At the modelling stage. You would need rotated variants for NMS, IOU calculation, RPNs, ROIAlign etc. Just like in detectron2.

pmeier commented 1 year ago

Ok, in that case the prototype features won't really help here as the models will only work with plain tensors. Basically, in the transform stage the features.RotatedBoundingBox will behave just like the regular features.BoundingBox except for rotate. Apart from that, all models and ops that are not associated with agumentation, will have to be implemented.

I don't know what the priority for this would be. From what I understand is that our roadmap for H2 this year is already full, but I'll let @datumbox chime in here.

oke-aditya commented 1 year ago

Since I had created the issue, my initial idea was that it isn't exactly to do with transforms but we would need a few small transforms like say horizontal flip etc that need both image and the box.

But other than that mostly it's on the ops side.
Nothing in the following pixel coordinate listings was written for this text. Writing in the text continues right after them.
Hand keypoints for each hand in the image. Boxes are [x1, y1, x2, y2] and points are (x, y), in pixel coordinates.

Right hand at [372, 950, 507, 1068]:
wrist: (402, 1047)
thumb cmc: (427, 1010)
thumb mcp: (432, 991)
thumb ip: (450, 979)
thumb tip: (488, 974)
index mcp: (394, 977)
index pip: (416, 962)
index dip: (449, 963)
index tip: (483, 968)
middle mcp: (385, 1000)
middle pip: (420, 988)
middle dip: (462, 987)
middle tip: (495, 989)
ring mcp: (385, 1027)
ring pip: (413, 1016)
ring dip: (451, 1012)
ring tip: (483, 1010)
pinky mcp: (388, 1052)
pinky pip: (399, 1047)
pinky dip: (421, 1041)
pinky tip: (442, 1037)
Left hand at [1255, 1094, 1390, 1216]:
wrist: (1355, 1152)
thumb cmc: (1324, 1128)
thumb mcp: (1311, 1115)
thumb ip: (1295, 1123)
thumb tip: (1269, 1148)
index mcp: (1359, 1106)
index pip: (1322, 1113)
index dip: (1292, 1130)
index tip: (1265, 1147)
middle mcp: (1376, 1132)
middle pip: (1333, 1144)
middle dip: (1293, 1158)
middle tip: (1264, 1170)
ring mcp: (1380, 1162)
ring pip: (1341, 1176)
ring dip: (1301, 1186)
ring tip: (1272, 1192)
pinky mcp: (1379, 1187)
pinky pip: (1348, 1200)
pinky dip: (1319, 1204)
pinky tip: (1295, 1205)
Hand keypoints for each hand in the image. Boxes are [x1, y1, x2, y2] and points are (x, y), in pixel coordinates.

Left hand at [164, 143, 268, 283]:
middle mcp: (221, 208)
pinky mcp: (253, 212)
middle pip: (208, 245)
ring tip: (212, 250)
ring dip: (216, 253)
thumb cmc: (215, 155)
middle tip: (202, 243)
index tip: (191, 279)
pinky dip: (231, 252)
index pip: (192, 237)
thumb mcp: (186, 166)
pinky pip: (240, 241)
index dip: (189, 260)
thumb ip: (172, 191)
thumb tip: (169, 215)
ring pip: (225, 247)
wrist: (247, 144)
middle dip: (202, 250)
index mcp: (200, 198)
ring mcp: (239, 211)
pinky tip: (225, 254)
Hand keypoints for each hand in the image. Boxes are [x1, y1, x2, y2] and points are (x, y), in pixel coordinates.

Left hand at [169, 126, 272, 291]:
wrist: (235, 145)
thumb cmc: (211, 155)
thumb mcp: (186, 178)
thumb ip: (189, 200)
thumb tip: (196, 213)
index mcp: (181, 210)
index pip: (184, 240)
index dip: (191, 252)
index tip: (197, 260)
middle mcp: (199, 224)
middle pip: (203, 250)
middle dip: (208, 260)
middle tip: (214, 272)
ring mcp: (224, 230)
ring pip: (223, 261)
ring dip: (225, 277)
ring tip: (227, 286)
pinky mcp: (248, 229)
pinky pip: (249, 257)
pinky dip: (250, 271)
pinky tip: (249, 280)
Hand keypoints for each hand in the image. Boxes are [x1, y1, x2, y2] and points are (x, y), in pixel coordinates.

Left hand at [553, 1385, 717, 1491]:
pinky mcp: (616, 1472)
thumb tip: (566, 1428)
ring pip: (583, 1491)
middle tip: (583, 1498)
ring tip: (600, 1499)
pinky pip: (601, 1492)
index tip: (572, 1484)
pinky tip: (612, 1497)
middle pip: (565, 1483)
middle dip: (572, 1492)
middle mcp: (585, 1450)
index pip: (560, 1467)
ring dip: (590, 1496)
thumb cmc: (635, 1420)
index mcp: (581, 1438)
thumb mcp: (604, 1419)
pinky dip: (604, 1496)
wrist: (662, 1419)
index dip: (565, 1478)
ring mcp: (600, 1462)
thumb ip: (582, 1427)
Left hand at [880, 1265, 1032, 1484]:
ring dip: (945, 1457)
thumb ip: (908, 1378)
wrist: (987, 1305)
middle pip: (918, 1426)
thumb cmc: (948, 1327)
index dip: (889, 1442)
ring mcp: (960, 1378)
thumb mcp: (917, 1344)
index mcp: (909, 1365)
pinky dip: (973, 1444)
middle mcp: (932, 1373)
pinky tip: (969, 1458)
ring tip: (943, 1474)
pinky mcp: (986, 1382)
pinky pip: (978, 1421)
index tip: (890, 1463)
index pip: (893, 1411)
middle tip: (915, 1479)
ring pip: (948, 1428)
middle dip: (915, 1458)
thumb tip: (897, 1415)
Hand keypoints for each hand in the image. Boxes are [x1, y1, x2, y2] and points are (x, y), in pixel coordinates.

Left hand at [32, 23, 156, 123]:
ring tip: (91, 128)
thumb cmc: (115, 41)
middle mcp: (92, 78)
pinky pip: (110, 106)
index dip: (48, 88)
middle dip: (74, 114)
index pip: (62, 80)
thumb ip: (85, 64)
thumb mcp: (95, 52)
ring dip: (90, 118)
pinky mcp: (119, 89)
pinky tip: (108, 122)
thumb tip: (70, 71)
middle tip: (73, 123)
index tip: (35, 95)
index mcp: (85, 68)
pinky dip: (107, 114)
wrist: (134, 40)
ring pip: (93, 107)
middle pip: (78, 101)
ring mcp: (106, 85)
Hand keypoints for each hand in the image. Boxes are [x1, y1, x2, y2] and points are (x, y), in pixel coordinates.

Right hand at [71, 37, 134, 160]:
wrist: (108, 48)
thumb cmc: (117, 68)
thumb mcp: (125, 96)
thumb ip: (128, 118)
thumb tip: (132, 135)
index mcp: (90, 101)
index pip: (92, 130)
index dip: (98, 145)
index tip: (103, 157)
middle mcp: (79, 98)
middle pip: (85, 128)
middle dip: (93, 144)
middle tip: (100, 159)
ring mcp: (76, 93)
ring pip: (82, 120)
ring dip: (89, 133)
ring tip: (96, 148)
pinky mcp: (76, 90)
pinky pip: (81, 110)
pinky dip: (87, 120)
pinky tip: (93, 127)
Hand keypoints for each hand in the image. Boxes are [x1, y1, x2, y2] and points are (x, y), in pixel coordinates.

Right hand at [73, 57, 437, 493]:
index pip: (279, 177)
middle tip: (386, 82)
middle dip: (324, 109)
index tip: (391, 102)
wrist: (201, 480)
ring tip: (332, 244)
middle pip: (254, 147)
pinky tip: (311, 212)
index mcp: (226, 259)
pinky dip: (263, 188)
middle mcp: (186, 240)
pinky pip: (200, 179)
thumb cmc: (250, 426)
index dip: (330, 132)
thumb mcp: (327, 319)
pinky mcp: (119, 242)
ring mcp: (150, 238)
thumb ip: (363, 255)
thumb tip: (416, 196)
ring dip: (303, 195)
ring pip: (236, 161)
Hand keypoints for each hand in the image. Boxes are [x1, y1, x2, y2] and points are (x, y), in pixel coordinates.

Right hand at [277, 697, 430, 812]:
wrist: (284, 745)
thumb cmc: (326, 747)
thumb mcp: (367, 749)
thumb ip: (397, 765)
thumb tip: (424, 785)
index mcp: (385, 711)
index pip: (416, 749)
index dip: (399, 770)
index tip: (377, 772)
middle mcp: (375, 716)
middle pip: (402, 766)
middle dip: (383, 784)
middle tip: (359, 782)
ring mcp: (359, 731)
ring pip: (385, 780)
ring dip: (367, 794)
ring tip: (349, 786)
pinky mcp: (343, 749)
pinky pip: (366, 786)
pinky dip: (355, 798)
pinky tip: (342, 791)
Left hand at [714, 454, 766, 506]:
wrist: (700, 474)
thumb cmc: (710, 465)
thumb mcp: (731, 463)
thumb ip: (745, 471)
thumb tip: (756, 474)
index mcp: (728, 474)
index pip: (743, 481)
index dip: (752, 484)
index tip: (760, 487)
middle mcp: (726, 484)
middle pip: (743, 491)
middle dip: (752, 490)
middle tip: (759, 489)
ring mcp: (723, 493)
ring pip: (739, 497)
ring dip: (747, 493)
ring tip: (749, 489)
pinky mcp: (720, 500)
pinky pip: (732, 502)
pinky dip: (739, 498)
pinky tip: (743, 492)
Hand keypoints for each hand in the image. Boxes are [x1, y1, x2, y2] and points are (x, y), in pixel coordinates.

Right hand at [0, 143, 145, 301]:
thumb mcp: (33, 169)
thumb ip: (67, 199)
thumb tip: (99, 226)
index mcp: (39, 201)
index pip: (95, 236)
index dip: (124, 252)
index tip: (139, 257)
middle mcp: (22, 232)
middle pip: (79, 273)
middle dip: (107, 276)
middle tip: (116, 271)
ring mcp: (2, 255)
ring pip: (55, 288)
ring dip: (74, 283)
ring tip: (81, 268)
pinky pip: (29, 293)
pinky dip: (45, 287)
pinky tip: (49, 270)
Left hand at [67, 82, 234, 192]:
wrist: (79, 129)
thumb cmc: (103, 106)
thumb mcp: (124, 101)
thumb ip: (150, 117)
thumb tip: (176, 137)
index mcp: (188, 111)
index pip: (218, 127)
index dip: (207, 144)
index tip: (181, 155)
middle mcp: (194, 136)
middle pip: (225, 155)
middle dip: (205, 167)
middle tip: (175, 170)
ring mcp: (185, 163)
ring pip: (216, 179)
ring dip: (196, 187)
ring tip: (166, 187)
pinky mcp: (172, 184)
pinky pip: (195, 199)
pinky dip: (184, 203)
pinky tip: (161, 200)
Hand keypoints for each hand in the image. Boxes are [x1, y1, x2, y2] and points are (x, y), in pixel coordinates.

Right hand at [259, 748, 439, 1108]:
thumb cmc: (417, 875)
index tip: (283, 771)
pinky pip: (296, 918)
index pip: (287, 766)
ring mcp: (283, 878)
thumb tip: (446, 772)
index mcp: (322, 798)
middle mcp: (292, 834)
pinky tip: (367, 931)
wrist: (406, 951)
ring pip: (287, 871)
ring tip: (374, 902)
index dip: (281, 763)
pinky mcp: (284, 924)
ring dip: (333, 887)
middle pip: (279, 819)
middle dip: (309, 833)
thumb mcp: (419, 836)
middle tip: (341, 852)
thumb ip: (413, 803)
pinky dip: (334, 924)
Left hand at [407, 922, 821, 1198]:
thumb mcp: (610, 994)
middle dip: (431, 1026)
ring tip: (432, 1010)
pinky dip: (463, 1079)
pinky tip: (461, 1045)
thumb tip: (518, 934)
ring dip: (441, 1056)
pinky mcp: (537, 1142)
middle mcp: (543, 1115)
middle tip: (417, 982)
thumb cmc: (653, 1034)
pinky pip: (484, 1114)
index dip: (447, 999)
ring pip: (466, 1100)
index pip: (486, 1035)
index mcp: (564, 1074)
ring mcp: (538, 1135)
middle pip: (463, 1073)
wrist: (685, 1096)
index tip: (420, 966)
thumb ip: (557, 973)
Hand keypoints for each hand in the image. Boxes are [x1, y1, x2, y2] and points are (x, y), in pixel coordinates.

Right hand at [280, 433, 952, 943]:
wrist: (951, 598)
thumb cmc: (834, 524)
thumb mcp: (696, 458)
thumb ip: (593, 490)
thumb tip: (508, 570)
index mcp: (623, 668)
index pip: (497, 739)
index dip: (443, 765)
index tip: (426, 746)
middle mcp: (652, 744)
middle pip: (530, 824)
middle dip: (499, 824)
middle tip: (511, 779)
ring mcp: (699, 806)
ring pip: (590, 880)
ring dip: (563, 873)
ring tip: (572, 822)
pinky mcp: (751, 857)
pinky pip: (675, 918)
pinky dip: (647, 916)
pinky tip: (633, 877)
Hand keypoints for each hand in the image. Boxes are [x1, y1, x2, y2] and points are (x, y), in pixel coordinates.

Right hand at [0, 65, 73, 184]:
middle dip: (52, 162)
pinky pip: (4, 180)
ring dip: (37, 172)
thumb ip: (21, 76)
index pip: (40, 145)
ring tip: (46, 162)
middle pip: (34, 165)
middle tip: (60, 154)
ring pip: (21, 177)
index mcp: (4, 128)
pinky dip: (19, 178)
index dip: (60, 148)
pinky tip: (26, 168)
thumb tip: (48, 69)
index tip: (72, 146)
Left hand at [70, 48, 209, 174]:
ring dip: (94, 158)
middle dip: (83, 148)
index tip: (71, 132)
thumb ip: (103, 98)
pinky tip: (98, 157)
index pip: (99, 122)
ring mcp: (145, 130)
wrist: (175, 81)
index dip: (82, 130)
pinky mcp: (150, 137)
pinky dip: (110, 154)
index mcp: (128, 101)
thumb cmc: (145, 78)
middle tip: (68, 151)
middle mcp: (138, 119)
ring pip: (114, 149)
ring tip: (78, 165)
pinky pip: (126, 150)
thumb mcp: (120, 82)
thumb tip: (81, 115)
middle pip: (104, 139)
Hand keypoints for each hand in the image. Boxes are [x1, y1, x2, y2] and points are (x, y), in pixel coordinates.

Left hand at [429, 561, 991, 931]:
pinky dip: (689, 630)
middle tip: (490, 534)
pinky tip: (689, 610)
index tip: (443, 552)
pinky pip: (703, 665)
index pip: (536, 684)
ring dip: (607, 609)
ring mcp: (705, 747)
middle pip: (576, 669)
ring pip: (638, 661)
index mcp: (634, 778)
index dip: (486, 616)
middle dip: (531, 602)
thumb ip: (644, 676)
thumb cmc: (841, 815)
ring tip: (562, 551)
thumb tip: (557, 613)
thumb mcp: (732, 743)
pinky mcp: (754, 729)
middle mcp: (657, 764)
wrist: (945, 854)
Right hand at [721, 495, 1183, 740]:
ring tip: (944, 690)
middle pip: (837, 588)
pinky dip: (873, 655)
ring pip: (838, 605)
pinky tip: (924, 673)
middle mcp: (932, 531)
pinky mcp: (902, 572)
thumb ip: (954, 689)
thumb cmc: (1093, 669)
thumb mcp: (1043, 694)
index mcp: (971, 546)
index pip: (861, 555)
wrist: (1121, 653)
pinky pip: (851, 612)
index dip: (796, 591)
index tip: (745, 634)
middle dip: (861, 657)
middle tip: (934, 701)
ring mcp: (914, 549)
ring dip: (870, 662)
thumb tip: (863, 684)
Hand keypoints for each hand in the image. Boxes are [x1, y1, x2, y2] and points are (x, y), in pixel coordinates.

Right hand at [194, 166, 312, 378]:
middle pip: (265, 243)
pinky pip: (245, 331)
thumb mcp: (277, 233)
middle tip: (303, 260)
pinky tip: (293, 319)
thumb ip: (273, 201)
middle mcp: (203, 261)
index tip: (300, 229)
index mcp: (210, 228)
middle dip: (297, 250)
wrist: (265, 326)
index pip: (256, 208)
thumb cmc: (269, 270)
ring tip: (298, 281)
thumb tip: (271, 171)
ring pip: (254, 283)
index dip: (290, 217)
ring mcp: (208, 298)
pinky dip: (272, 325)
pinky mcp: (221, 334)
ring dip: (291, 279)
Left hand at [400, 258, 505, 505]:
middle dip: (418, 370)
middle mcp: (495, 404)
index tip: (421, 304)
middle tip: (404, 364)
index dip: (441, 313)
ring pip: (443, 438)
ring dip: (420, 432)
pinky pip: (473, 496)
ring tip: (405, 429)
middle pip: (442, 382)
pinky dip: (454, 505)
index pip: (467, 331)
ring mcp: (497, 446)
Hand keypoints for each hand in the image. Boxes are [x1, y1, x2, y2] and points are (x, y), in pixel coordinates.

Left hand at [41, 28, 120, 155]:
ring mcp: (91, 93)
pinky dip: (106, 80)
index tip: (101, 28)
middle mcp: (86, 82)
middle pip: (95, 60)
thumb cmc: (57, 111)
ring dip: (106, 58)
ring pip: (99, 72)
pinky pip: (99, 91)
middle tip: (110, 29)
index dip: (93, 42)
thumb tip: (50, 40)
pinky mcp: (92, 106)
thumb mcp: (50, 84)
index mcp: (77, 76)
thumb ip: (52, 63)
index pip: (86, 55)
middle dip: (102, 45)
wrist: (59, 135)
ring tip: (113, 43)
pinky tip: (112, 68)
datumbox commented 1 year ago

This is a bigger piece of work that we should consider after H2. Philip is right to say that our roadmap is currently full and this is quite a sizeable piece of work to squeeze in. As Aditya said, this is not just about adding support for transforms but also for operators. I would be in favour of reviewing the support of this as a whole as we would need to provide Transforms, Ops and Models that are compatible. IMO we should avoid adding more partial support for features in TorchVision; we already have quite a few things that are partially supported (Keypoints, Video Decoding etc). We are currently investing on closing any high priority gaps on the already supported tasks. Once this is done, we should stack rank big proposed features to see which of them are worth investing into. The situation I would like to avoid is having some support of Rotated BBoxes in some Transforms/Ops/Models but not on others. This is likely to make our Detection API more complex and harder to revamp.